Business translation: with the same GPU infrastructure, you can serve 6x more parallel requests. Or offer 6x longer context for the same cost. No fine-tuning, no model modification, no retraining.
Results are validated across five reference benchmarks: LongBench, Needle In A Haystack, ZeroSCROLLS, RULER, and L-Eval. The Needle In A Haystack test — finding a specific piece of information buried in millions of tokens — is particularly telling. TurboQuant maintains perfect performance with 6x memory reduction.

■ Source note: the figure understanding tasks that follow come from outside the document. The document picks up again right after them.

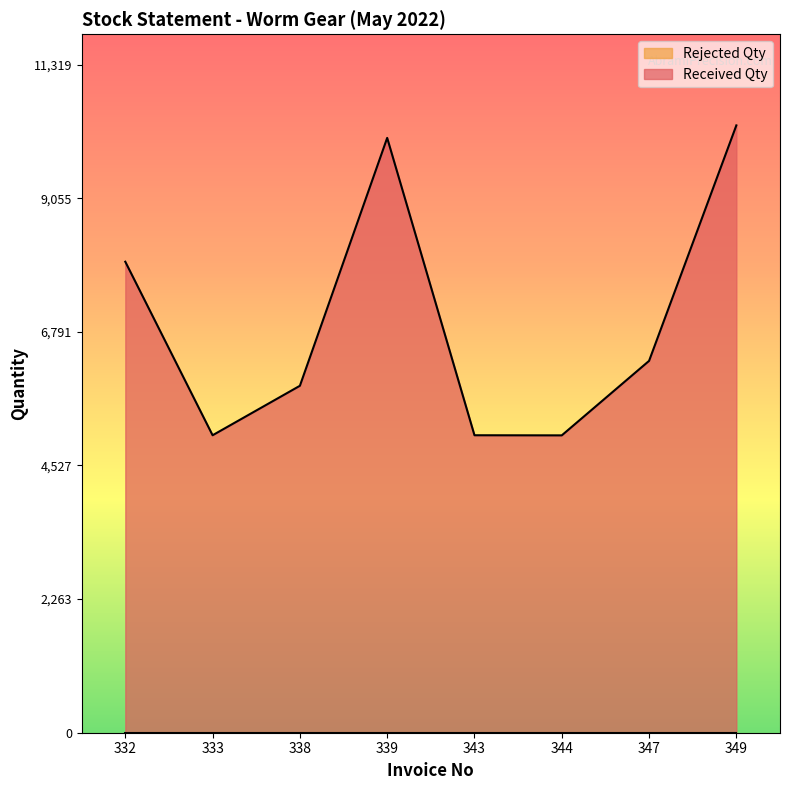

How many values are below 6300?

4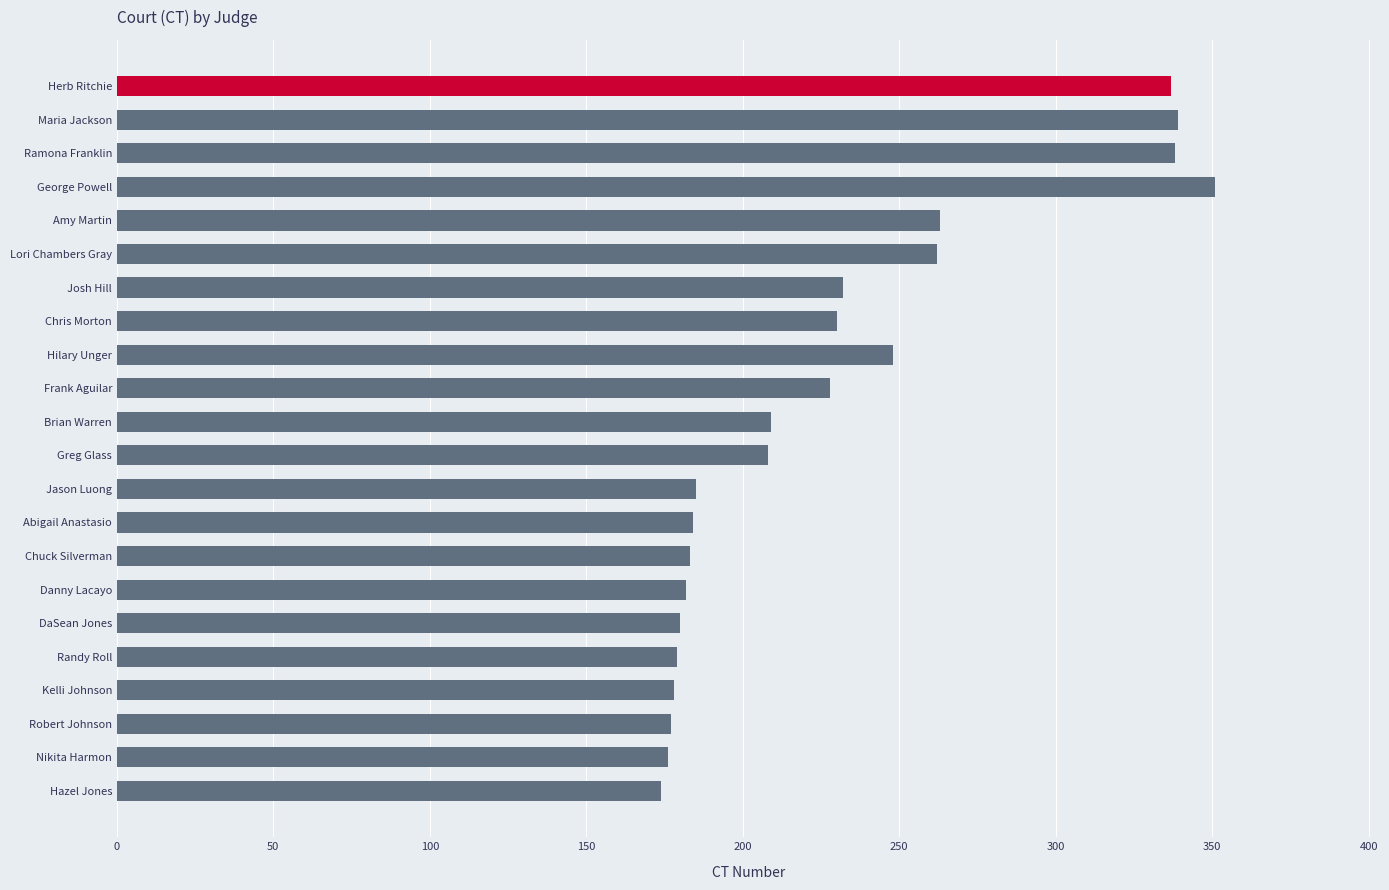

The chart shows a value of 178 at Kelli Johnson. True or false?

True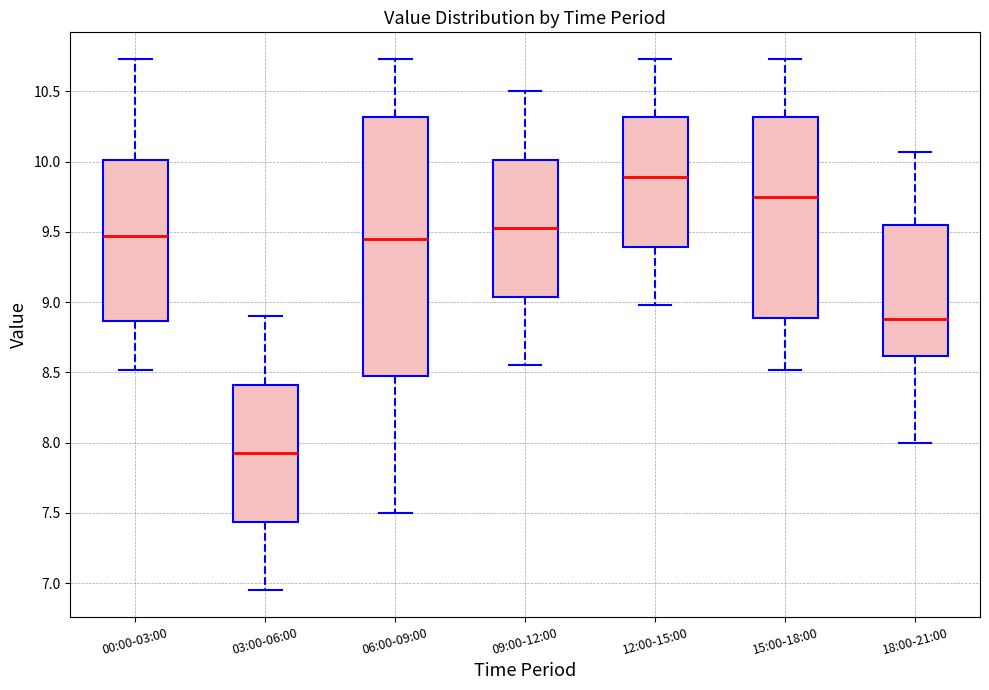

Which box has the highest median line?

12:00-15:00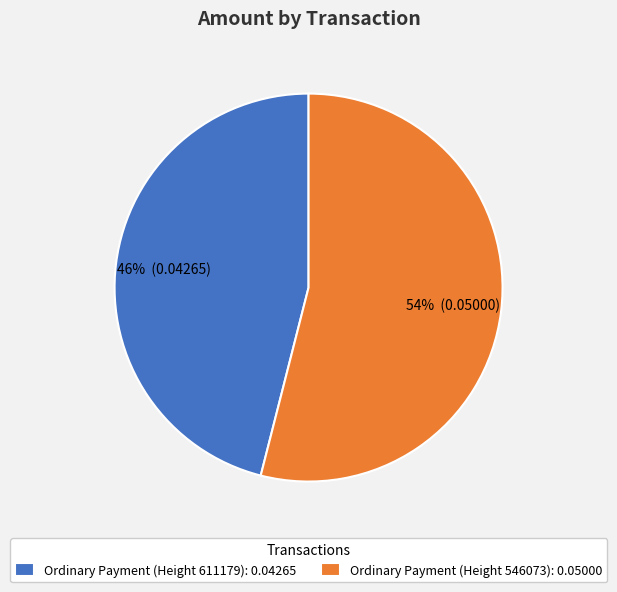

Combined, do Ordinary Payment (Height 546073) and Ordinary Payment (Height 611179) account for over 50%?

Yes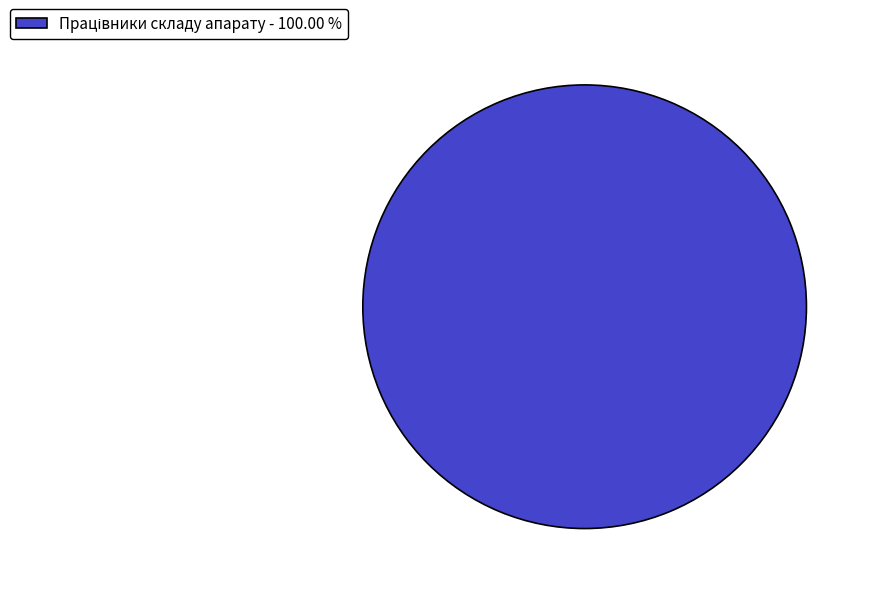

Count the number of slices in the pie.

1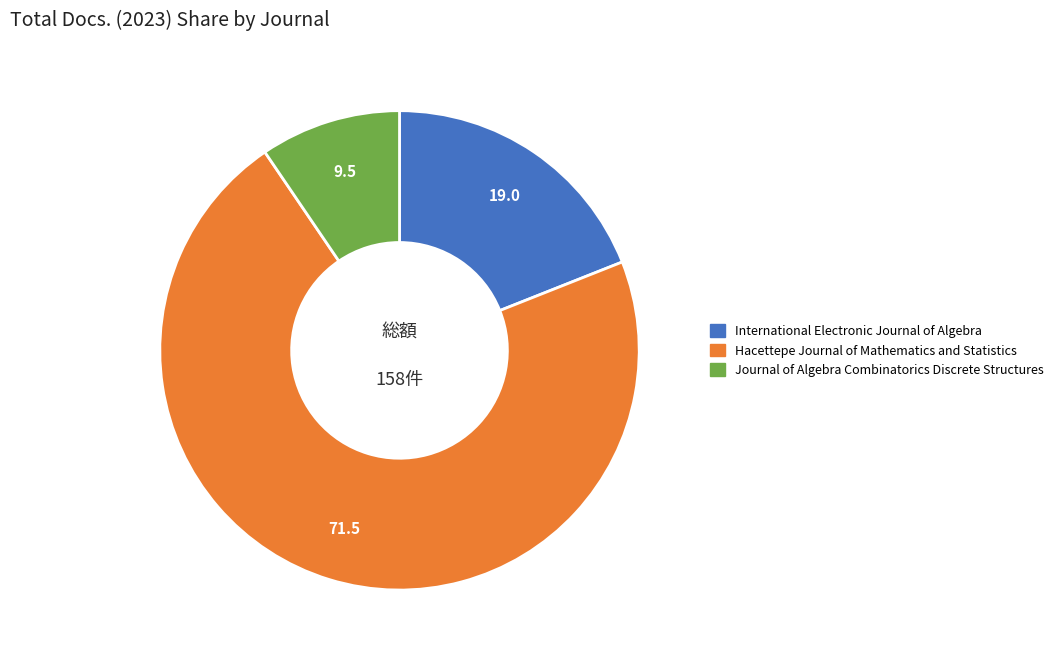

Rank the categories by value from lowest to highest.

Journal of Algebra Combinatorics Discrete Structures, International Electronic Journal of Algebra, Hacettepe Journal of Mathematics and Statistics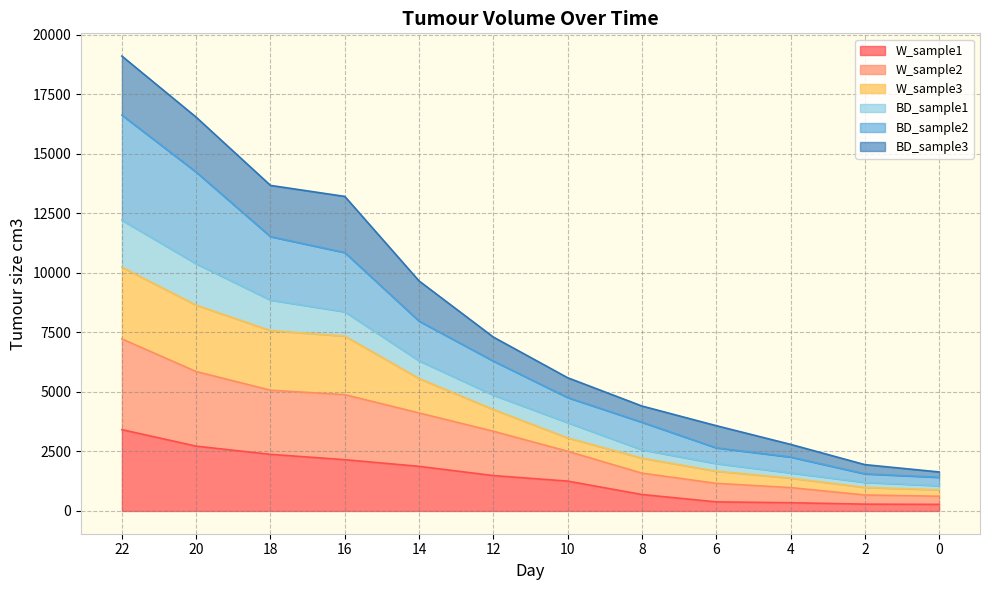

At which category is the sum across all series the highest?

22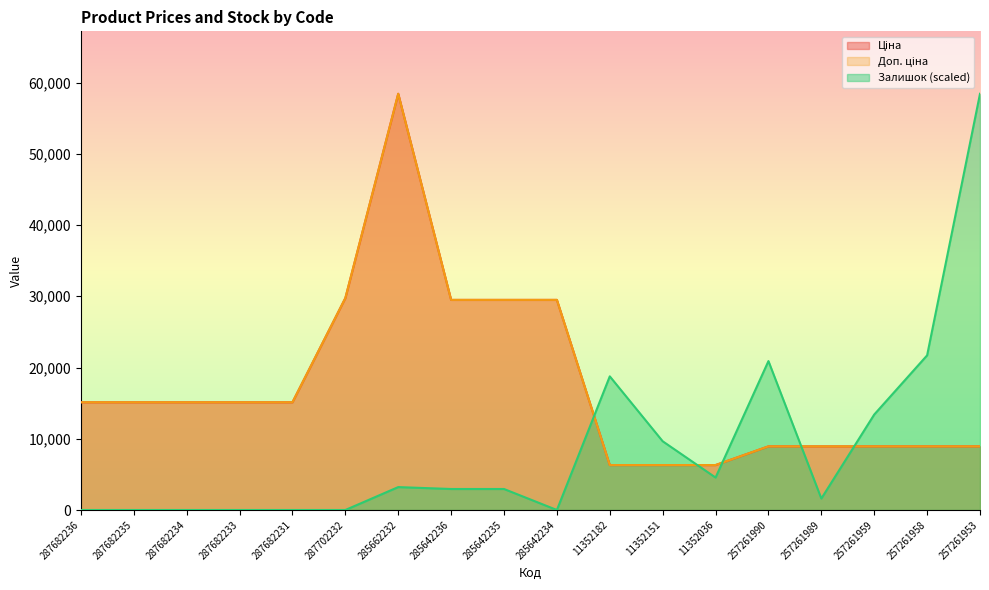

Reading left to right, what are all the values shown in this chart?

Ціна: 15120.0	15120.0	15120.0	15120.0	15120.0	29747.2	58426.5	29491.5	29491.5	29491.5	6308.8	6308.8	6308.8	8934.1	8934.1	8934.1	8934.1	8934.1
Доп. ціна: 15120.0	15120.0	15120.0	15120.0	15120.0	29747.2	58426.5	29491.5	29491.5	29491.5	6308.8	6308.8	6308.8	8934.1	8934.1	8934.1	8934.1	8934.1
Залишок: 0.0	0.0	0.0	0.0	0.0	0.0	3216.1	2948.1	2948.1	0.0	18760.8	9648.4	4556.2	20904.9	1608.1	13400.6	21708.9	58426.5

This is exactly the kind of compression that AI agents need for extended memory management. And it's what makes Gemini 2.5 Pro's million-token context technically viable.
| Metric | Result |
|---|---|
| KV cache memory reduction | 6x minimum |
| Attention speedup (4-bit, H100) | 8x vs 32-bit |
| Bits for zero accuracy loss | 3 bits |
| Fine-tuning required | ❌ None |
| Accuracy loss | ❌ None |
| Models tested | Llama-3.1-8B, Gemma, Mistral |
Beyond inference: vector search at Google scale
TurboQuant isn't limited to LLM KV caches. The algorithm also applies to vector search (semantic search) — the technology powering Google Search, YouTube, and recommendation systems at the scale of billions of embedding vectors (numerical representations of meaning).
On this front, TurboQuant outperforms state-of-the-art methods: PQ (Product Quantization) and RaBitQ. The key difference: TurboQuant works without dataset-specific codebooks. It applies directly, with no prior calibration.
This is a technology that touches every Google product using embeddings. Which is nearly all of them.
| Criterion | Classical quantization | PolarQuant alone | TurboQuant |
|---|---|---|---|
| Memory overhead | 1-2 bits/value | 0 bits | 0 bits |
| Accuracy preserved | ⚠️ Partial | ✅ 99% | ✅ 100% |
| Fine-tuning required | ✅ Often | ❌ No | ❌ No |
| Speedup on H100 | Variable | Partial | 8x |
| Applicable to vector search | ❌ No | ❌ No | ✅ Yes |
Key takeaways
- TurboQuant is a Google Research vector compression algorithm for LLM KV caches, presented at ICLR 2026 and AISTATS 2026
- It reduces KV cache memory by 6x minimum and speeds up attention computation by 8x on H100, with zero accuracy loss
- It combines PolarQuant (polar coordinates, zero overhead) and QJL (1-bit residual, zero overhead) to achieve 3 bits per compressed value
- No fine-tuning required: compatible with any existing LLM — Llama-3.1-8B, Gemma, Mistral, Gemini
- Also applicable to vector search at the scale of billions of vectors for Google Search and YouTube
The LLM race has long been a war of parameters. But in 2026, the real differentiator is no longer model size — it's inference efficiency. TurboQuant isn't just another academic paper: it's the algorithm that lets Gemini offer 1 million tokens of context without collapsing Google's data centers. While DeepSeek stacks trillions of parameters and NVIDIA builds superclusters, Google is playing a different game: doing more with less. Every compression point gained here translates to millions of dollars saved at production scale. The most powerful AI won't be the one with the most parameters — it'll be the one that does the most with the least.